With Election Day just over 70 days away, Donald Trump is pulling out all the stops in an attempt to improve his falling poll numbers. Trump's latest effort includes promoting debunked conspiracy theories about the health of Hillary Clinton.

Trump's demand

Over the last few years, far right-wing websites and news outlets have questioned Clinton's health, coming up with bizarre and factless stories to back up their claims. While credible media sources have dismissed these stories as nonsense, the Trump campaign are using them as a last ditch effort to get back into the race. As the weekend came to a close, Trump took to his offical Twitter account with a questionable demand, as reported by Mediaite on August 28.

"I think that both candidates, Crooked Hillary and myself, should release detailed medical records," Trump tweeted out late Sunday night, before saying, "I have no problem in doing so! Hillary?" Trump's demand comes at a time when questions have been raised about his own health.
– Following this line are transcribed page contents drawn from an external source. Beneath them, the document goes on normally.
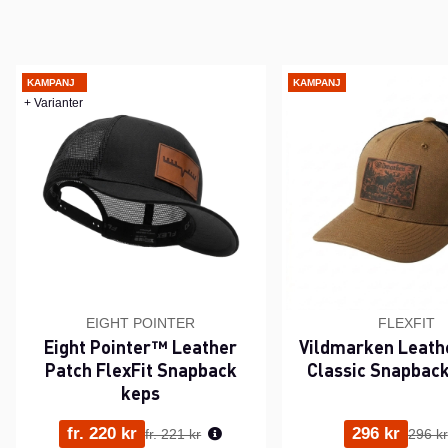
KAMPANJ
KAMPANJ
+ Varianter
EIGHT POINTER
FLEXFIT
Eight Pointer™ Leather
Vildmarken Leath
Patch FlexFit Snapback
Classic Snapbac
keps
Ordinarie pris:
Ordina
fr. 220 kr
296 kr
fr. 221 kr
296 kr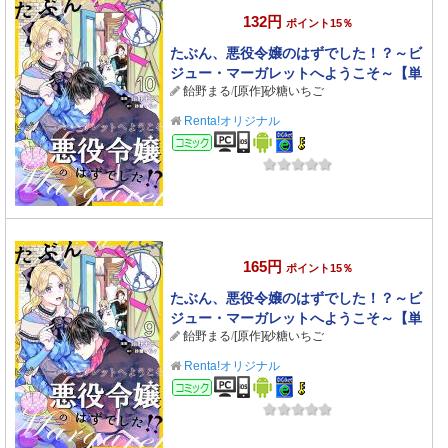
132円
ポイント15％
たぶん、悪役令嬢のはずでした！？～ビ
ジュー・マーガレットへようこそ～【単
飴野まる
/
[原作]砂糖いちご
話】 10
Renta!オリジナル
コミック
165円
ポイント15％
たぶん、悪役令嬢のはずでした！？～ビ
ジュー・マーガレットへようこそ～【単
飴野まる
/
[原作]砂糖いちご
話】 9
Renta!オリジナル
コミック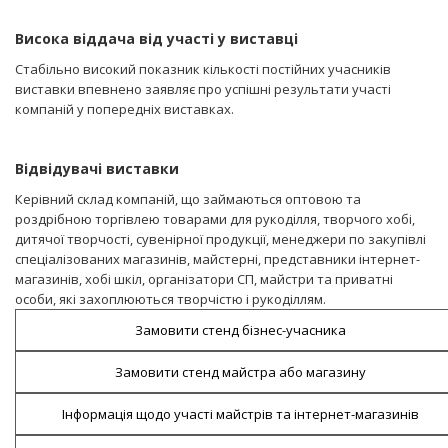
Висока віддача від участі у виставці
Стабільно високий показник кількості постійних учасників
виставки впевнено заявляє про успішні результати участі
компаній у попередніх виставках.
Відвідувачі виставки
Керівний склад компаній, що займаються оптовою та
роздрібною торгівлею товарами для рукоділля, творчого хобі,
дитячої творчості, сувенірної продукції, менеджери по закупівлі
спеціалізованих магазинів, майстерні, представники інтернет-
магазинів, хобі шкіл, організатори СП, майстри та приватні
особи, які захоплюються творчістю і рукоділлям.
Замовити стенд бізнес-учасника
Замовити стенд майстра або магазину
Інформація щодо участі майстрів та інтернет-магазинів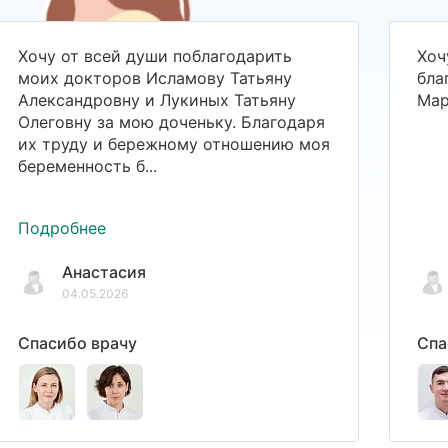
Хочу от всей души поблагодарить
Хоч
моих докторов Исламову Татьяну
бла
Александровну и Лукиных Татьяну
Мар
Олеговну за мою доченьку. Благодаря
их труду и бережному отношению моя
беременность б...
Подробнее
Анастасия
04.05.2026
Спасибо врачу
Спа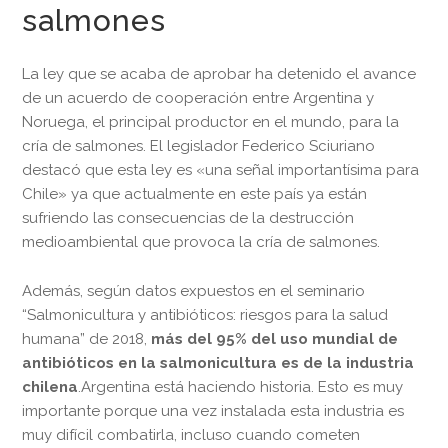
salmones
La ley que se acaba de aprobar ha detenido el avance
de un acuerdo de cooperación entre Argentina y
Noruega, el principal productor en el mundo, para la
cría de salmones. El legislador Federico Sciuriano
destacó que esta ley es «una señal importantísima para
Chile» ya que actualmente en este país ya están
sufriendo las consecuencias de la destrucción
medioambiental que provoca la cría de salmones.
Además, según datos expuestos en el seminario
“Salmonicultura y antibióticos: riesgos para la salud
humana” de 2018,
más del 95% del uso mundial de
antibióticos en la salmonicultura es de la industria
chilena
.Argentina está haciendo historia. Esto es muy
importante porque una vez instalada esta industria es
muy difícil combatirla, incluso cuando cometen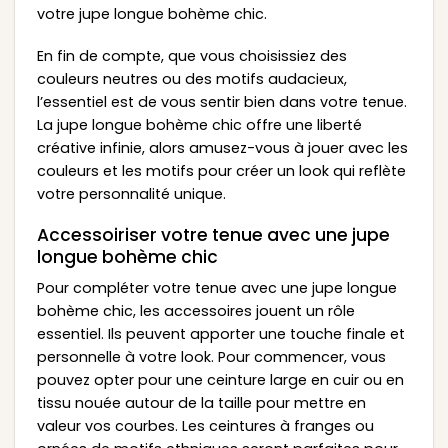
votre jupe longue bohème chic.
En fin de compte, que vous choisissiez des
couleurs neutres ou des motifs audacieux,
l’essentiel est de vous sentir bien dans votre tenue.
La jupe longue bohème chic offre une liberté
créative infinie, alors amusez-vous à jouer avec les
couleurs et les motifs pour créer un look qui reflète
votre personnalité unique.
Accessoiriser votre tenue avec une jupe
longue bohème chic
Pour compléter votre tenue avec une jupe longue
bohème chic, les accessoires jouent un rôle
essentiel. Ils peuvent apporter une touche finale et
personnelle à votre look. Pour commencer, vous
pouvez opter pour une ceinture large en cuir ou en
tissu nouée autour de la taille pour mettre en
valeur vos courbes. Les ceintures à franges ou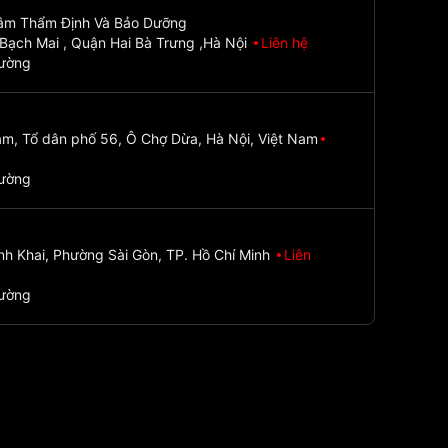
Tâm Thẩm Định Và Bảo Dưỡng
Bạch Mai , Quận Hai Bà Trưng ,Hà Nội
Liên hệ
đường
m, Tổ dân phố 56, Ô Chợ Dừa, Hà Nội, Việt Nam
đường
nh Khai, Phường Sài Gòn, TP. Hồ Chí Minh
Liên
đường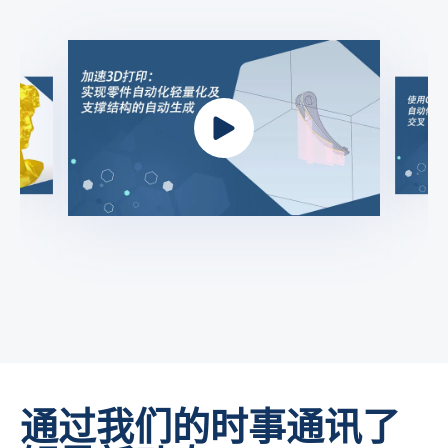
通过我们的时事通讯了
A previously released letter from Trump's doctor saying he was in great health has come under-fire after the physician admitted he was "rushed" and "anxious" when he wrote the note in less than five minutes time.

In addition, Vanity Fair recently ran an article using photo evidence that questioned the health of the billionaire real estate mogul.


Though the former host of "The Apprentice" continues to hammer home question's about Clinton's past, critics point out that he has yet to release his tax returns.

Only portions of his past tax records have been released to the public after several news outlets were able to uncover the information. The Republican nominee has been accused of possibly fabricating his earnings, while paying less than expected in previous years. Trump claims a current audit from the IRS is holding up the release of his returns, though the IRS themselves have denied that accusation.

Election impact

The most recent round of polling has Trump behind Clinton nationally and in key swing states. Over 70 percent of Hispanics and women hold a negative view of Trump, with less than five percent of African-Americans giving him their support. Unless Trump pulls out a historic comeback, most political pundits are putting their money on a Clinton presidency in the near future.